TASKS:
(a) In the bill analysis, rewrite the passage from "Sponsors: Representatives Schmick, Macri, Graham" up to and including "Benefit Manager Registration.", substituting "Registration of Benefit Managers" for "Benefit Manager Registration".
(b) According to the bill analysis, what level must the registration fees for health care benefit managers be set at?

** Opening QUOTED PASSAGE block **

Washington State
House of Representatives
Office of Program Research
BILL
ANALYSIS
Health Care & Wellness Committee
HB 1813
Brief Description: Concerning freedom of pharmacy choice.
Sponsors: Representatives Schmick, Macri, Graham and Chambers.
Brief Summary of Bill
  • Imposes requirements on pharmacy benefit managers.
  • Defines critical access pharmacy.
Hearing Date: 1/24/22
Staff: Kim Weidenaar
Background:

Benefit Manager Registration.
All health care benefit managers (HCBMs), including pharmacy benefit managers (PBMs), must be registered by the Insurance Commissioner (Commissioner).  Applications for registration must include the identity of the HCBM and the individuals and entities with a controlling interest in the HCBM, and whether the HCBM does business as a PBM or a different type of benefit manager, in addition to other required information.  Registered HCBMs must pay licensing and renewal.  The fees must be set at an amount that ensures the registration, renewal, and oversight activities of the Commissioner are self-supporting.

** Closing QUOTED PASSAGE block **
** Opening DATA SECTION block **

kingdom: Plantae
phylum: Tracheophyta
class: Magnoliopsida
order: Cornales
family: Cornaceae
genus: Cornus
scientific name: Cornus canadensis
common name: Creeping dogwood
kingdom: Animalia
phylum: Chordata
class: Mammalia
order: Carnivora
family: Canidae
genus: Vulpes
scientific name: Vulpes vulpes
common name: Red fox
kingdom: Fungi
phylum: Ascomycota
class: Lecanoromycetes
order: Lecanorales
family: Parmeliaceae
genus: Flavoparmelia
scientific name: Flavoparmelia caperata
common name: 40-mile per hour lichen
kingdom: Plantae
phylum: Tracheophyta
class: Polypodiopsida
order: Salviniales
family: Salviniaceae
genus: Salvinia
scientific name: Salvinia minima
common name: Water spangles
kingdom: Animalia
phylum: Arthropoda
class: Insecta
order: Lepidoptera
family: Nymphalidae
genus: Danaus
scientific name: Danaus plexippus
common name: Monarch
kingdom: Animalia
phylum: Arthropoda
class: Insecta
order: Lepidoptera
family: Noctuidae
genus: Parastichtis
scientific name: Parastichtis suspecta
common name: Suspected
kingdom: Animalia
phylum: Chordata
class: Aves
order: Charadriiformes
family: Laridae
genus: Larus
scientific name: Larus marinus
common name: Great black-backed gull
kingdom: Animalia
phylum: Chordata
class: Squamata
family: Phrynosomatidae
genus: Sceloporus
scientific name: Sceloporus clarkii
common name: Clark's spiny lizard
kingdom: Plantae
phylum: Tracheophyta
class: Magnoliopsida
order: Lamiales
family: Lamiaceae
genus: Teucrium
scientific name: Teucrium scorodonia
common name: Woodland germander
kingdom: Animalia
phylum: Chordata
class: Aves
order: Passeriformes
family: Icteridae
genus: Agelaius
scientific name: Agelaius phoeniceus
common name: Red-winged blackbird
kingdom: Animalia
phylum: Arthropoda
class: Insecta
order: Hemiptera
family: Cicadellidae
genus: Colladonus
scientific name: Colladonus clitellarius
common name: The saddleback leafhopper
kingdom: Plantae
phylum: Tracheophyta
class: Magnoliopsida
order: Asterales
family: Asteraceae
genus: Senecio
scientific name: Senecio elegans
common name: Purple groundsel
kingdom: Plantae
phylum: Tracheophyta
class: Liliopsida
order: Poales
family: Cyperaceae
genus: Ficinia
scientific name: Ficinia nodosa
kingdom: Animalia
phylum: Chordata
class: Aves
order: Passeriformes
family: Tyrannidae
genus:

** Closing DATA SECTION block **

SOLVED PROBLEMS:
(a)
Sponsors: Representatives Schmick, Macri, Graham and Chambers.
Brief Summary of Bill
  • Imposes requirements on pharmacy benefit managers.
  • Defines critical access pharmacy.
Hearing Date: 1/24/22
Staff: Kim Weidenaar
Background:

Registration of Benefit Managers.

(b) The fees must be set at an amount that ensures the Commissioner's registration, renewal, and oversight activities are self-supporting.